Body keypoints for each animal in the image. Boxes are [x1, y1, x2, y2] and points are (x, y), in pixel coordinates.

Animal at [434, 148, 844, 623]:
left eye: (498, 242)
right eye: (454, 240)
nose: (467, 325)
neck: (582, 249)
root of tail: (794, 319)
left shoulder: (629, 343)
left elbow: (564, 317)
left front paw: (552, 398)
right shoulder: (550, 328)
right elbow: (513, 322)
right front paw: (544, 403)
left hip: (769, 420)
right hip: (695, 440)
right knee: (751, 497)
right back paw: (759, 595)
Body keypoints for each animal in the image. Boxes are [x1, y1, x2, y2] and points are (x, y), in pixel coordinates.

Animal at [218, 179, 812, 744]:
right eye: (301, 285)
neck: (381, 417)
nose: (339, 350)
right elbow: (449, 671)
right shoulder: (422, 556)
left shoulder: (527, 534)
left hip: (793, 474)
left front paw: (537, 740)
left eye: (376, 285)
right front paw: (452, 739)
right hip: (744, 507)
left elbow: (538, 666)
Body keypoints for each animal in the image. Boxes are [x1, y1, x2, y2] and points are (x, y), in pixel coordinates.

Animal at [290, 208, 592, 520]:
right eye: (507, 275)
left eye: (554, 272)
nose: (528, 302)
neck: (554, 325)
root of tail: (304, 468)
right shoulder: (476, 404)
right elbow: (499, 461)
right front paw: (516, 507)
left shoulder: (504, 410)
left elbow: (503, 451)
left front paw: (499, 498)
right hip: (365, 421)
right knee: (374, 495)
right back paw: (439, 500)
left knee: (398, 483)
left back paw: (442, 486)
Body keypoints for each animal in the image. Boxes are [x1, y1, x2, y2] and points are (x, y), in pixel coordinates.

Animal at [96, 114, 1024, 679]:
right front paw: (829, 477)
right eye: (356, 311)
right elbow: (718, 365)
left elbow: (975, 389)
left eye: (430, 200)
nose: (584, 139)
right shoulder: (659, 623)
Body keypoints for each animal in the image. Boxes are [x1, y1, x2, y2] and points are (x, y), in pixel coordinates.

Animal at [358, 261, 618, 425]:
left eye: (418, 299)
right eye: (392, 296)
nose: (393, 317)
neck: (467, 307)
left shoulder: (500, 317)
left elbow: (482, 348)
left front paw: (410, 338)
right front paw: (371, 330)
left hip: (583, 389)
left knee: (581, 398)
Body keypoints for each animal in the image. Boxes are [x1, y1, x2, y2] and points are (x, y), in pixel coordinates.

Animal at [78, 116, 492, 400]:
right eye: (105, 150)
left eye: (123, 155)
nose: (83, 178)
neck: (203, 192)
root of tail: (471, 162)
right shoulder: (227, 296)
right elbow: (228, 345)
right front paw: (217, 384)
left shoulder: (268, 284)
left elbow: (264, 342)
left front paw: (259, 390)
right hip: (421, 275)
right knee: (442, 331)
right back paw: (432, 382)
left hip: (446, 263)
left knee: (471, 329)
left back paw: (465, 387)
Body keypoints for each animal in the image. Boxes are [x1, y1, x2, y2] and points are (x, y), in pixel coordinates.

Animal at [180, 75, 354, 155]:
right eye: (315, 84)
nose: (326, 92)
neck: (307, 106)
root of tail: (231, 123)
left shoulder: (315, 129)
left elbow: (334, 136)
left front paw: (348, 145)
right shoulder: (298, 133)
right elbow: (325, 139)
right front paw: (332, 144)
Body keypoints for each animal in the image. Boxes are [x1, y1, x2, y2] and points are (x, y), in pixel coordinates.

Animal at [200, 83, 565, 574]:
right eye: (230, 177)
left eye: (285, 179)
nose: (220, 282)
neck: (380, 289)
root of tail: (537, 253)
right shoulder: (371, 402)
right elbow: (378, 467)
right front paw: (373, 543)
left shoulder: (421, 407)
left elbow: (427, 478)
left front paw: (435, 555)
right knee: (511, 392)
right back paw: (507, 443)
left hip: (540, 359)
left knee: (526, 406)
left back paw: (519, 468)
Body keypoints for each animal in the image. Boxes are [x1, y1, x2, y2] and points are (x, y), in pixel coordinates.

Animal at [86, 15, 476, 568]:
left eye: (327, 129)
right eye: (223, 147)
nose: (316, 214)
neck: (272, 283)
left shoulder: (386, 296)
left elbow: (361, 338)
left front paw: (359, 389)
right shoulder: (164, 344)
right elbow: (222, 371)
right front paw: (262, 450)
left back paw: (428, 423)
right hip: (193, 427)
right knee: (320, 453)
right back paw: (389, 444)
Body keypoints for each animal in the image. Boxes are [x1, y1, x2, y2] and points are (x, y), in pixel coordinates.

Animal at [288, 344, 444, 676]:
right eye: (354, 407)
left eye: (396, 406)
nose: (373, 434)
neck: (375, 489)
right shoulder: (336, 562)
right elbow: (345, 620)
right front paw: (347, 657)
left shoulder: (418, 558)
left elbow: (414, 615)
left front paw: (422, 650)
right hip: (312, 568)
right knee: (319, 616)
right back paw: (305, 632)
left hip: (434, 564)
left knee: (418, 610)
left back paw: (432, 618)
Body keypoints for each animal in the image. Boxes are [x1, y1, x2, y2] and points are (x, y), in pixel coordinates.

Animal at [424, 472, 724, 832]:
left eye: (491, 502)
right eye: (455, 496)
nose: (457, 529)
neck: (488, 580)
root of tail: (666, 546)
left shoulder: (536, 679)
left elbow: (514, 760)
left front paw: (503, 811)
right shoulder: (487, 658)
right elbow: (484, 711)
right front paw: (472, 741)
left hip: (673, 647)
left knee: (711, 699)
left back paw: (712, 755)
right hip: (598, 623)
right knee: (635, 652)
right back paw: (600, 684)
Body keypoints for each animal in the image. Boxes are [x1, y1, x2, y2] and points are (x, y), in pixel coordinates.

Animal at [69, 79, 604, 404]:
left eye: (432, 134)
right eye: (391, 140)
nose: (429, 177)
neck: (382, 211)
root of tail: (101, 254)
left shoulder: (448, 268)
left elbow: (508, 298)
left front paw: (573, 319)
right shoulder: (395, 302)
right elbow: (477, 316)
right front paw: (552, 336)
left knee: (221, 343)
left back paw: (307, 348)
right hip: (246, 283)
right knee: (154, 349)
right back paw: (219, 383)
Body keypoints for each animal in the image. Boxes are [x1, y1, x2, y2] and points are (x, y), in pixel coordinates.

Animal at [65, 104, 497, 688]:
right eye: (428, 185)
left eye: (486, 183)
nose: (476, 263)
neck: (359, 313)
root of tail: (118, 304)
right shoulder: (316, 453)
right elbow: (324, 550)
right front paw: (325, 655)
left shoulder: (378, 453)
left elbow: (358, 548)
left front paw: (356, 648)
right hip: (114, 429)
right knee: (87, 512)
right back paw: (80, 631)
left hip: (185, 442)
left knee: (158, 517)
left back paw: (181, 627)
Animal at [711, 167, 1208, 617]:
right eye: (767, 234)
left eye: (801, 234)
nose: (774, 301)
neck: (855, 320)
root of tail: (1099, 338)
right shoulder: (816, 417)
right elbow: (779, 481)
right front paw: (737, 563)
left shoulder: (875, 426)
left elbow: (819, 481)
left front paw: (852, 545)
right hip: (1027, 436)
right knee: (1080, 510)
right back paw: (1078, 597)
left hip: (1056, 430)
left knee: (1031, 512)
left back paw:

• • •

- ACTION ITEM: Each record has to be given again exactly as written.

- OUTPUT BELOW:
Body keypoints for each animal in the image. Boxes are [x1, y1, x2, y2] and points are (x, y), in pixel coordinates.

Animal at [434, 148, 844, 623]:
left eye: (498, 242)
right eye: (454, 240)
nose: (467, 325)
neck: (582, 249)
root of tail: (794, 319)
left shoulder: (629, 343)
left elbow: (564, 317)
left front paw: (552, 398)
right shoulder: (550, 328)
right elbow: (513, 322)
right front paw: (544, 403)
left hip: (769, 420)
right hip: (695, 440)
right knee: (751, 497)
right back paw: (759, 595)
Body keypoints for each animal in the image. Boxes are [x1, y1, x2, y2] and points are (x, y), in pixel coordinates.

Animal at [218, 179, 812, 744]:
right eye: (301, 285)
neck: (381, 417)
nose: (339, 350)
right elbow: (449, 671)
right shoulder: (422, 556)
left shoulder: (527, 534)
left hip: (793, 474)
left front paw: (537, 740)
left eye: (376, 285)
right front paw: (452, 739)
right hip: (744, 507)
left elbow: (538, 666)
Body keypoints for each animal in the image. Boxes are [x1, y1, x2, y2] and points are (x, y), in pixel coordinates.

Animal at [290, 208, 592, 520]:
right eye: (507, 275)
left eye: (554, 272)
nose: (528, 302)
neck: (554, 325)
root of tail: (304, 468)
right shoulder: (476, 404)
right elbow: (499, 461)
right front paw: (516, 507)
left shoulder: (504, 410)
left elbow: (503, 451)
left front paw: (499, 498)
right hip: (365, 421)
right knee: (374, 495)
right back paw: (439, 500)
left knee: (398, 483)
left back paw: (442, 486)
Body keypoints for each animal in the image. Boxes are [x1, y1, x2, y2] and points are (x, y), in pixel coordinates.

Animal at [96, 114, 1024, 679]:
right front paw: (829, 477)
right eye: (356, 311)
right elbow: (718, 365)
left elbow: (975, 389)
left eye: (430, 200)
nose: (584, 139)
right shoulder: (659, 623)
Body keypoints for each animal in the image. Boxes are [x1, y1, x2, y2] and points are (x, y), in pixel coordinates.

Animal at [358, 261, 618, 425]:
left eye: (418, 299)
right eye: (392, 296)
nose: (393, 317)
neck: (467, 307)
left shoulder: (500, 317)
left elbow: (482, 348)
left front paw: (410, 338)
right front paw: (371, 330)
left hip: (583, 389)
left knee: (581, 398)
Body keypoints for each animal in the image. Boxes are [x1, y1, x2, y2] and points are (x, y), in pixel coordinates.

Animal at [78, 116, 492, 400]:
right eye: (105, 150)
left eye: (123, 155)
nose: (83, 178)
neck: (203, 192)
root of tail: (471, 162)
right shoulder: (227, 296)
right elbow: (228, 345)
right front paw: (217, 384)
left shoulder: (268, 284)
left elbow: (264, 342)
left front paw: (259, 390)
right hip: (421, 275)
right knee: (442, 331)
right back paw: (432, 382)
left hip: (446, 263)
left knee: (471, 329)
left back paw: (465, 387)
Body keypoints for each animal in the image. Boxes are [x1, y1, x2, y2] and points are (x, y), in pixel coordinates.

Animal at [180, 75, 354, 155]:
right eye: (315, 84)
nose: (326, 92)
neck: (307, 106)
root of tail: (231, 123)
left shoulder: (315, 129)
left elbow: (334, 136)
left front paw: (348, 145)
right shoulder: (298, 133)
right elbow: (325, 139)
right front paw: (332, 144)
Body keypoints for each animal in the image. Boxes are [x1, y1, x2, y2] and points are (x, y), in pixel coordinates.

Animal at [200, 83, 565, 574]:
right eye: (230, 177)
left eye: (285, 179)
nose: (220, 282)
neck: (380, 289)
root of tail: (537, 253)
right shoulder: (371, 402)
right elbow: (378, 467)
right front paw: (373, 543)
left shoulder: (421, 407)
left elbow: (427, 478)
left front paw: (435, 555)
right knee: (511, 392)
right back paw: (507, 443)
left hip: (540, 359)
left knee: (526, 406)
left back paw: (519, 468)
Body keypoints for each animal in the image. Boxes are [x1, y1, x2, y2] and points are (x, y), in pixel coordinates.

Animal at [86, 15, 476, 568]:
left eye: (327, 129)
right eye: (223, 147)
nose: (316, 214)
neck: (272, 283)
left shoulder: (386, 296)
left elbow: (361, 338)
left front paw: (359, 389)
right shoulder: (164, 344)
right elbow: (222, 371)
right front paw: (262, 450)
left back paw: (428, 423)
right hip: (193, 427)
right knee: (320, 453)
right back paw: (389, 444)
Body keypoints for each animal in the image. Boxes are [x1, y1, x2, y2] and points are (x, y), in pixel coordinates.

Animal at [288, 344, 444, 676]:
right eye: (354, 407)
left eye: (396, 406)
nose: (373, 434)
neck: (375, 489)
right shoulder: (336, 562)
right elbow: (345, 620)
right front paw: (347, 657)
left shoulder: (418, 558)
left elbow: (414, 615)
left front paw: (422, 650)
right hip: (312, 568)
right knee: (319, 616)
right back paw: (305, 632)
left hip: (434, 564)
left knee: (418, 610)
left back paw: (432, 618)
Body keypoints for each animal in the image. Boxes are [x1, y1, x2, y2] and points are (x, y), in pixel coordinates.

Animal at [424, 472, 724, 832]:
left eye: (491, 502)
right eye: (455, 496)
nose: (457, 529)
neck: (488, 580)
root of tail: (666, 546)
left shoulder: (536, 679)
left elbow: (514, 760)
left front paw: (503, 811)
right shoulder: (487, 658)
right elbow: (484, 711)
right front paw: (472, 741)
left hip: (673, 647)
left knee: (711, 699)
left back paw: (712, 755)
right hip: (598, 623)
right knee: (635, 652)
right back paw: (600, 684)
Body keypoints for each animal in the image. Boxes are [x1, y1, x2, y2] and points are (x, y), in pixel coordinates.

Animal at [69, 79, 604, 404]:
left eye: (432, 134)
right eye: (391, 140)
nose: (429, 177)
neck: (382, 211)
root of tail: (101, 254)
left shoulder: (448, 268)
left elbow: (508, 298)
left front paw: (573, 319)
right shoulder: (395, 302)
right elbow: (477, 316)
right front paw: (552, 336)
left knee: (221, 343)
left back paw: (307, 348)
right hip: (246, 283)
right knee: (154, 349)
right back paw: (219, 383)
Body keypoints for each animal in the image. Boxes are [x1, y1, x2, y2] and points are (x, y), in pixel coordinates.

Animal at [65, 104, 497, 688]:
right eye: (428, 185)
left eye: (486, 183)
nose: (476, 263)
neck: (359, 313)
root of tail: (118, 304)
right shoulder: (316, 453)
right elbow: (324, 550)
right front paw: (325, 655)
left shoulder: (378, 453)
left elbow: (358, 548)
left front paw: (356, 648)
right hip: (114, 429)
right knee: (87, 512)
right back paw: (80, 631)
left hip: (185, 442)
left knee: (158, 517)
left back paw: (181, 627)
Animal at [711, 167, 1208, 617]:
right eye: (767, 234)
left eye: (801, 234)
nose: (774, 301)
neck: (855, 320)
root of tail: (1099, 338)
right shoulder: (816, 417)
right elbow: (779, 481)
right front paw: (737, 563)
left shoulder: (875, 426)
left elbow: (819, 481)
left front paw: (852, 545)
right hip: (1027, 436)
right knee: (1080, 510)
right back paw: (1078, 597)
left hip: (1056, 430)
left knee: (1031, 512)
left back paw:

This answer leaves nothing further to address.